Вот он открыл дверь в кухню и подпер ее палкой. И я сразу почувствовал запах капусты, жареной рыбы, мокрого белья и кипение кастрюль.
Свизляк стал у раковины и стал умываться, отфыркиваться, стонать, казалось, там купается носорог. Потом ушел и оставил дверь открытой, и я услышал из кухни:
— Приходят, а они хлещут французский коньяк из бокалов Гитлера.

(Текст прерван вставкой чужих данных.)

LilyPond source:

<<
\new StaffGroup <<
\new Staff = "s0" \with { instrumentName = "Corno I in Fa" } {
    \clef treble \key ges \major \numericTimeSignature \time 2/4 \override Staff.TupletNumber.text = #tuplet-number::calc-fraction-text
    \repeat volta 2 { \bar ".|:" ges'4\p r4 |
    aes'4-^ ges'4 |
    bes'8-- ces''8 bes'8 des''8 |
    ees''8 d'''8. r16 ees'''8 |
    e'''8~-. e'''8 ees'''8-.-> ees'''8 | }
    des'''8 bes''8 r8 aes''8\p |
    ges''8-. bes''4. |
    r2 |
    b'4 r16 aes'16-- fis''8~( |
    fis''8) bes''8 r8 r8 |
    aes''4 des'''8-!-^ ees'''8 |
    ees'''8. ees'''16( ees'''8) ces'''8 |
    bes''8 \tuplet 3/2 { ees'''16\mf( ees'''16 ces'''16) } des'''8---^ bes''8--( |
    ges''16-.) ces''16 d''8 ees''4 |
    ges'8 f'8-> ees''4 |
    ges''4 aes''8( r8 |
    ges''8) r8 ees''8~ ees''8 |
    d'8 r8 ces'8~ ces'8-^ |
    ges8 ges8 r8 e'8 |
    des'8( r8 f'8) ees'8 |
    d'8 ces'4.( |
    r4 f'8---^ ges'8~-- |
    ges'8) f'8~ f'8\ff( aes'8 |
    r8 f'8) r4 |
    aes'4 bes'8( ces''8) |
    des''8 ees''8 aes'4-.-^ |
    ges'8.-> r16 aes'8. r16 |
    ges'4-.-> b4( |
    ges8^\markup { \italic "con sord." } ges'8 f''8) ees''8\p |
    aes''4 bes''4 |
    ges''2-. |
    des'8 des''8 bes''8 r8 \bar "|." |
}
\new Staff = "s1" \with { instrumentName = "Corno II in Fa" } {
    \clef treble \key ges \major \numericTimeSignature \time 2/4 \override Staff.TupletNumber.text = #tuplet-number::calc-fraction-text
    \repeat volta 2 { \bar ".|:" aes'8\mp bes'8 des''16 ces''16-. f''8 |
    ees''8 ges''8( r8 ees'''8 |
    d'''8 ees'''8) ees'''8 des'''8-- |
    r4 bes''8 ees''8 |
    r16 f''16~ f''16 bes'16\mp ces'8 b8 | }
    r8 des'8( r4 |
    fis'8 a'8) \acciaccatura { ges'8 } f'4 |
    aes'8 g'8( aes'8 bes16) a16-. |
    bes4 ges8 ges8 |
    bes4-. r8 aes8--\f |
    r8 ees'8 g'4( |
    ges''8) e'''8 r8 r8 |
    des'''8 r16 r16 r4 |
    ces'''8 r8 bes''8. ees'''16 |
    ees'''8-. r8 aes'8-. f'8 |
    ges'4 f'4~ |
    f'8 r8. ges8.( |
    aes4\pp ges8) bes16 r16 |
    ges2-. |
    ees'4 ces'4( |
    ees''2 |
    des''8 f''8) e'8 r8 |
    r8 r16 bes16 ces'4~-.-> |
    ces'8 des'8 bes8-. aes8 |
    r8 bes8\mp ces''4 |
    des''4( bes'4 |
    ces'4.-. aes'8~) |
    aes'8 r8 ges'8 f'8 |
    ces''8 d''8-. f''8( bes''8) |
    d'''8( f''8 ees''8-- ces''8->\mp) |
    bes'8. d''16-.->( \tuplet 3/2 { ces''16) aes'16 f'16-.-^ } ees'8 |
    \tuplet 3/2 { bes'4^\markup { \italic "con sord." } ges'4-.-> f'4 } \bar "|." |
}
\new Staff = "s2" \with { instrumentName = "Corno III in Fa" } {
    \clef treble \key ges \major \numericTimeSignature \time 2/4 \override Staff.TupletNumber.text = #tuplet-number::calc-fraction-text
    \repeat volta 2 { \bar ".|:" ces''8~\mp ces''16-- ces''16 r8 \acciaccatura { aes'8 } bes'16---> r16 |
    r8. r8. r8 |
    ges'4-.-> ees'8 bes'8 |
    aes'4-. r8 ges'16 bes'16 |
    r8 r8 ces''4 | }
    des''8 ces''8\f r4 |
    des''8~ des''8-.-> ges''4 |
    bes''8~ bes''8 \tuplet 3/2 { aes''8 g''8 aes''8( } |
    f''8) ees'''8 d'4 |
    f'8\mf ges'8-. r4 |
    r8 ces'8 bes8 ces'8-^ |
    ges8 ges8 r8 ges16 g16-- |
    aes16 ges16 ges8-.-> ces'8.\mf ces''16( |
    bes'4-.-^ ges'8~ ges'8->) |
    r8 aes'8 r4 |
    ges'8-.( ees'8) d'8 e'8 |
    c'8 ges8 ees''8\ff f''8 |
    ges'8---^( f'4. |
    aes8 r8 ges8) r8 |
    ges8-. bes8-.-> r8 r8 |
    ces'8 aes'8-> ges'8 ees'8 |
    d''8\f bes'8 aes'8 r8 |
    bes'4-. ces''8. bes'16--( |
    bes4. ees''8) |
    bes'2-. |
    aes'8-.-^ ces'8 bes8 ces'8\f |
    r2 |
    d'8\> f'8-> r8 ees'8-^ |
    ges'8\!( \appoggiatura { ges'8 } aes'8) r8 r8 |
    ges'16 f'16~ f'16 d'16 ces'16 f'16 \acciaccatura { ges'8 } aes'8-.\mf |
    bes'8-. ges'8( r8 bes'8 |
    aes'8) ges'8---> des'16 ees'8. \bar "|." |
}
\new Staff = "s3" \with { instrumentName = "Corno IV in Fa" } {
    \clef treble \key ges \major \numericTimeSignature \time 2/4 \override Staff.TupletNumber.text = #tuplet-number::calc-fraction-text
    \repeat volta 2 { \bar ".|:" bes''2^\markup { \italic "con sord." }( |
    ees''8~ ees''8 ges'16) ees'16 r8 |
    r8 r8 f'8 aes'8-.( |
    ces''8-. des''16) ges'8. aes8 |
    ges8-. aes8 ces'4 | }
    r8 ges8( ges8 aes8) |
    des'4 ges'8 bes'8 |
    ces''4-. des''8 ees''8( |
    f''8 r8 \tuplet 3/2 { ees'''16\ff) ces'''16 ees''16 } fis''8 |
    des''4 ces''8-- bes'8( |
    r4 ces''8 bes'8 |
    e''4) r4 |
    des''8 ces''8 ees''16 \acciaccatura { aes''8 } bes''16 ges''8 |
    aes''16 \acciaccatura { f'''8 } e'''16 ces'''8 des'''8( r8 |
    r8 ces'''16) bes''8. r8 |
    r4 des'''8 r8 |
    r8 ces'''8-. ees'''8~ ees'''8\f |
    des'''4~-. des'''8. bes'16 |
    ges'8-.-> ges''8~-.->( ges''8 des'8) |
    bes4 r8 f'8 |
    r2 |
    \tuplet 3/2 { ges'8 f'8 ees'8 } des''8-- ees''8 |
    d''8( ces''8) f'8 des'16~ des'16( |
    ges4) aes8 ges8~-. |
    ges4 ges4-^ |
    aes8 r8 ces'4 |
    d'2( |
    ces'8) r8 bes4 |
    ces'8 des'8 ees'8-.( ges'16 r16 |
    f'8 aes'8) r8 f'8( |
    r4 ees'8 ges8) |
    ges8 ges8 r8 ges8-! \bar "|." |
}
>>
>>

— А где они взяли эти бокалы?
— Они все достанут, травили детей, разбойники
Я выхожу и осторожно, тихо закрываю дверь. Но Связляк будто караулит:
— А зачем вы ликвидируете вентиляцию?
— Дверь на кухню должна быть закрыта, — говорю.
— А кто вы такой, чтобы давать руководящие указания?
Любочка тоже возражала. Она вошла в спор осторожно, покорно, как ночная бестелесная бабочка и еле слышно прошелестела:
— Я тоже прошу закрывать дверь.
Но Свизляк услышал ее и на девяносто градусов обернулся на этот шепот.
— А почему вам так активно не нравятся открытые двери, вам есть что скрывать?
Любочка покраснела, лотом побледнела и ничего не могла вымолвить.
— А известно ли вам, что при коммунизме все будут жить с открытыми дверьми, и никакой личной собственности не будет, и никаких личных секретов от общества?